* **Short task 1**:
Reproduce the mower ignition thread from "This is not" down to "(Jul 2, 2009)", substituting "particular" for "specific".

##### Document section

# ignition problems



## jess2282 (Jun 29, 2009)

craftsman 917270512. will not start with switch... trying to find a wiring diagram.


----------



## smallengineguru (Jul 12, 2009)

can i suggest testing any saftey switches on the machine.....this is a common problem

cheers


----------



## golftech (Jan 3, 2009)

You should have 2 safety's on it,one for the seat and the other probably for the deck. You can use a short piece of wire with the proper ends it,or a cotter pin or somethiing similar to jump the wires with after removing them. Testing each one a time will tell you if one is bad or not adjusted properly.


----------



## 30yearTech (Sep 14, 2006)

golftech said:


> You should have 2 safety's on it,one for the seat and the other probably for the deck. You can use a short piece of wire with the proper ends it,or a cotter pin or somethiing similar to jump the wires with after removing them. Testing each one a time will tell you if one is bad or not adjusted properly.


The seat switch does not interlock the starter, and jumping the seat switch will not work as this circuit is normally open when activated. 

There are 2 safety switches that interlock the starter, one on the clutch / brake and one for the mower deck. 

This is not for your specific mower, but should be pretty much what you have on your mower, and good enough to trouble shoot the electrical system.


----------



## mrthev5 (Jul 2, 2009)

you can put in your model number over at www3.sears.com. it is their online parts ordering system. It will give you a full wiring diagram for the mower. Hope this helps


----------



## 30yearTech (Sep 14, 2006)

mrthev5 said:


> you can put in your model number over at www3.sears.com. it is their online parts ordering system. It will give you a full wiring diagram for the mower. Hope this helps


What you can find on the sears site is an IPL of the wiring, not a wiring diagram. The illustration will not show how the wiring is hooked up or routed, it just shows the components of the electrical system.


----------

##########
##### Entries

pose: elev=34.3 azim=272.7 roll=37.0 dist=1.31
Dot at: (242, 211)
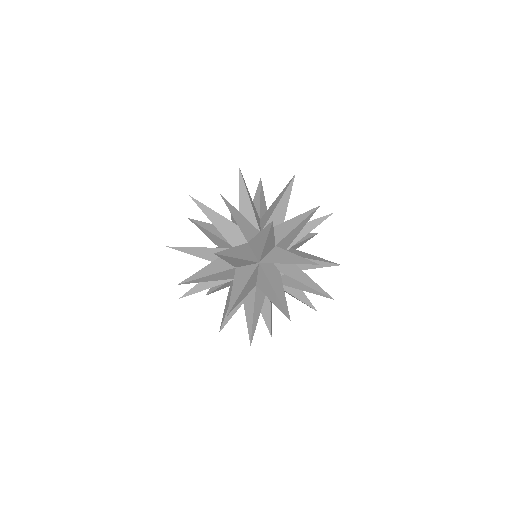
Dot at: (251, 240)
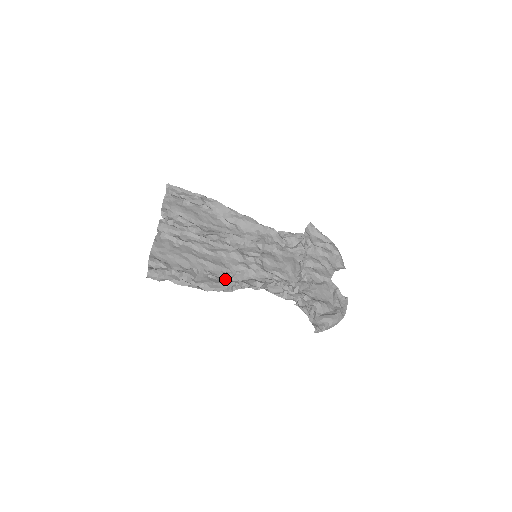
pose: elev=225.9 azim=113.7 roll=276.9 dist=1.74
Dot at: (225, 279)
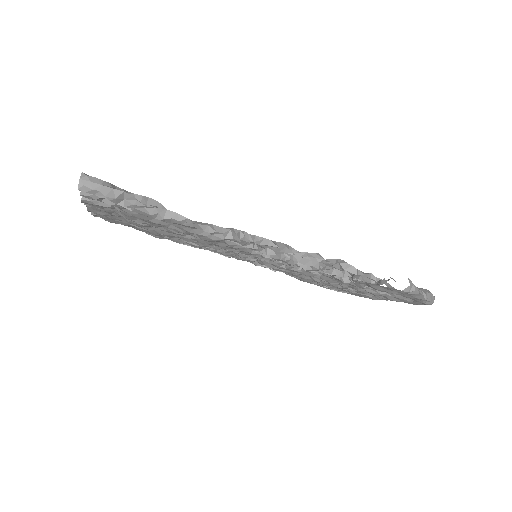
Dot at: (221, 240)
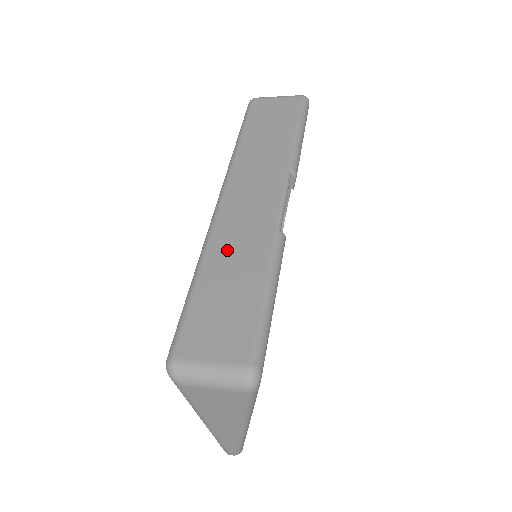
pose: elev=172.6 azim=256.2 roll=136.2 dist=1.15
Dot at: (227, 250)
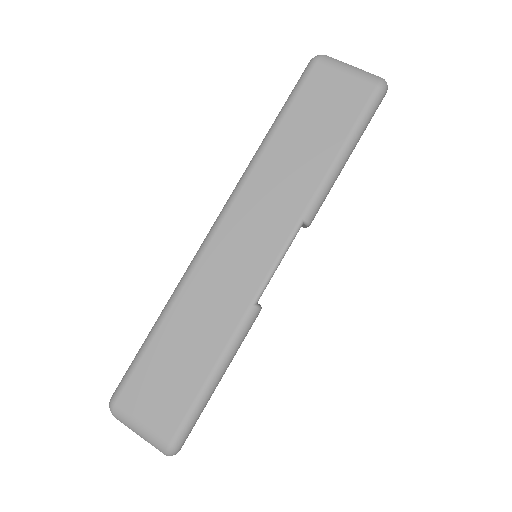
Dot at: (196, 306)
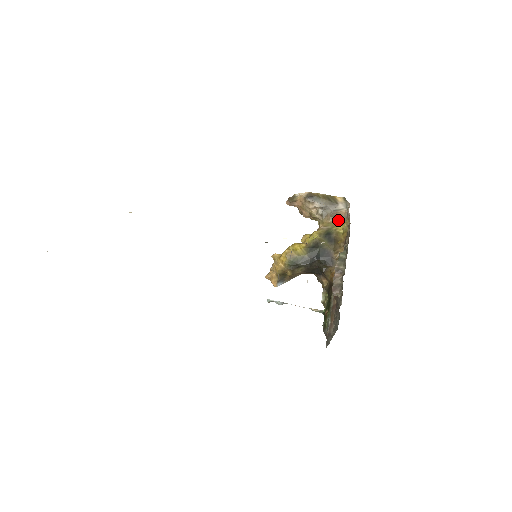
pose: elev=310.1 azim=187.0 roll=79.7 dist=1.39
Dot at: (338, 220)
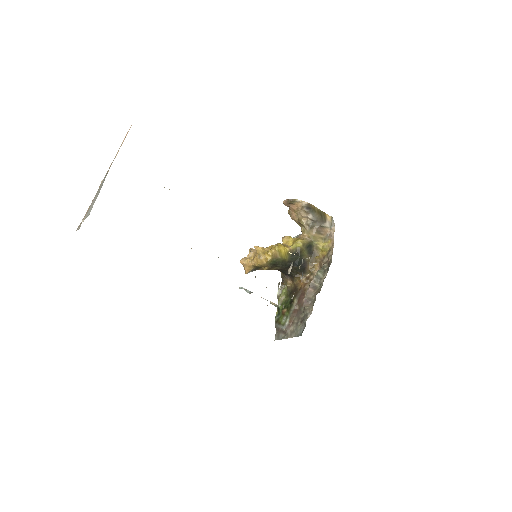
Dot at: (321, 236)
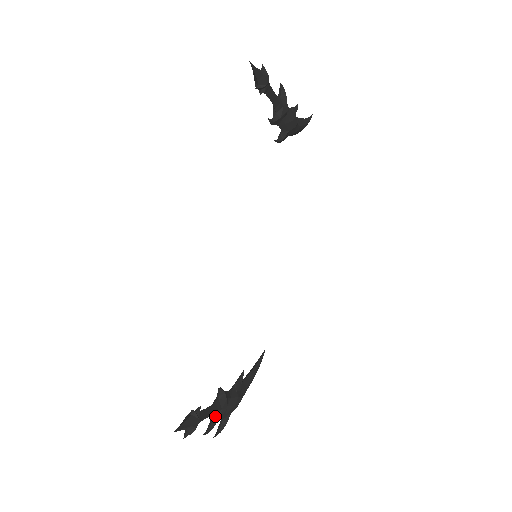
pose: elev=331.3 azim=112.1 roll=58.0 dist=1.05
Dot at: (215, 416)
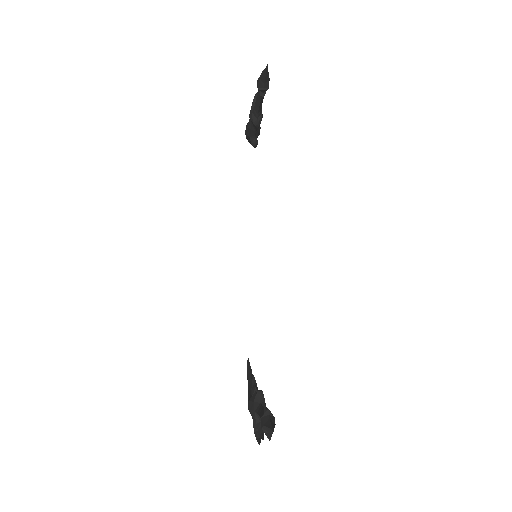
Dot at: occluded
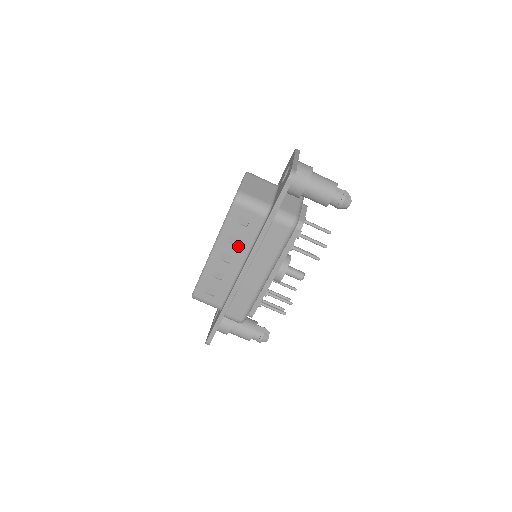
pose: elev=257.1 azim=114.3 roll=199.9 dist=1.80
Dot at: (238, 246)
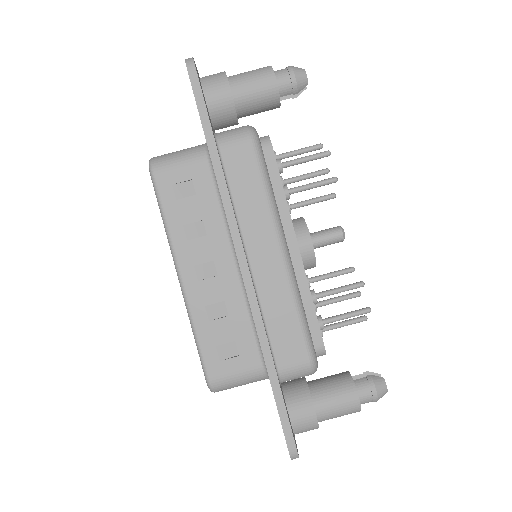
Dot at: (207, 235)
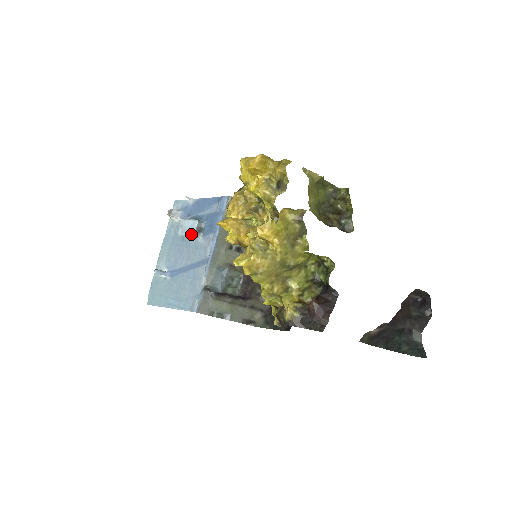
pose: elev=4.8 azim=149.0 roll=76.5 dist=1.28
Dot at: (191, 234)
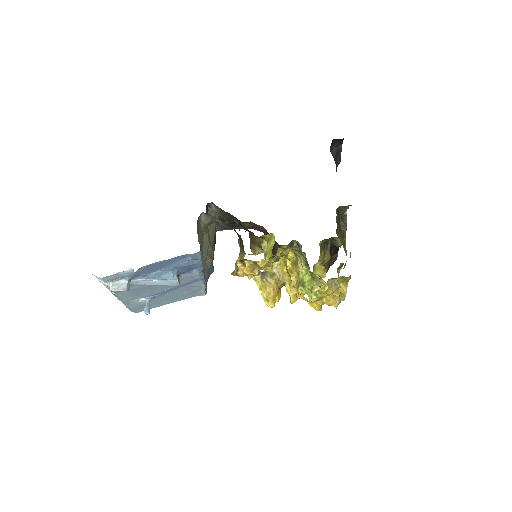
Dot at: occluded
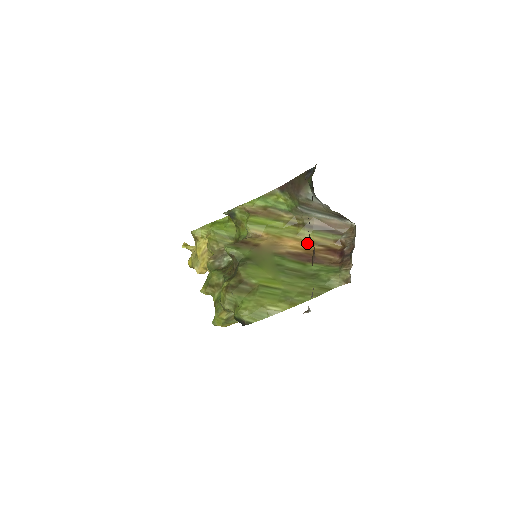
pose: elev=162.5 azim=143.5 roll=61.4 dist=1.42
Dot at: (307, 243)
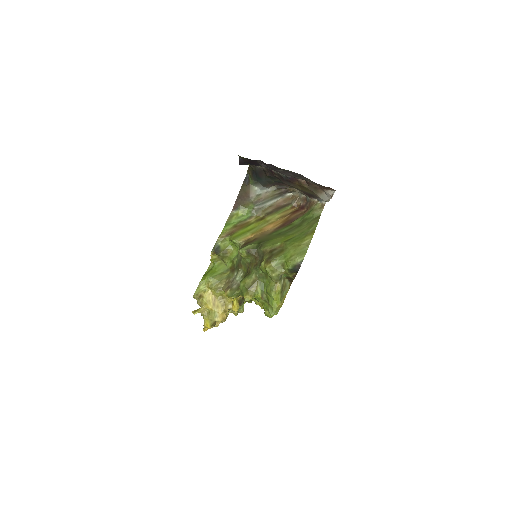
Dot at: (279, 220)
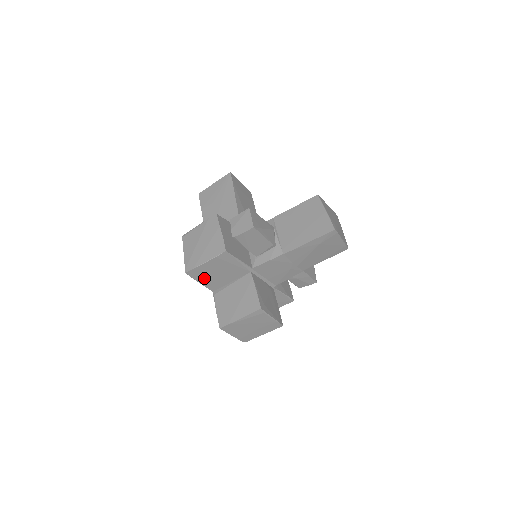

##########

* **Short task 2**:
Convert everything in the records from the line containing "pose: elev=4.8 azim=149.0 roll=76.5 dist=1.28" down to the end of the records into a Markdown table with the columns Row and Line, omitting blank lines and the pictures.

* **Correct answer 1**:
This is not for your particular mower, but should be pretty much what you have on your mower, and good enough to trouble shoot the electrical system.


----------



## mrthev5 (Jul 2, 2009)

* **Correct answer 2**:
| Row | Line |
|---|---|
| 1 | pose: elev=4.8 azim=149.0 roll=76.5 dist=1.28 |
| 2 | Dot at: (191, 234) |
| 3 | Dot at: occluded |
| 4 | pose: elev=162.5 azim=143.5 roll=61.4 dist=1.42 |
| 5 | Dot at: (307, 243) |
| 6 | Dot at: (279, 220) |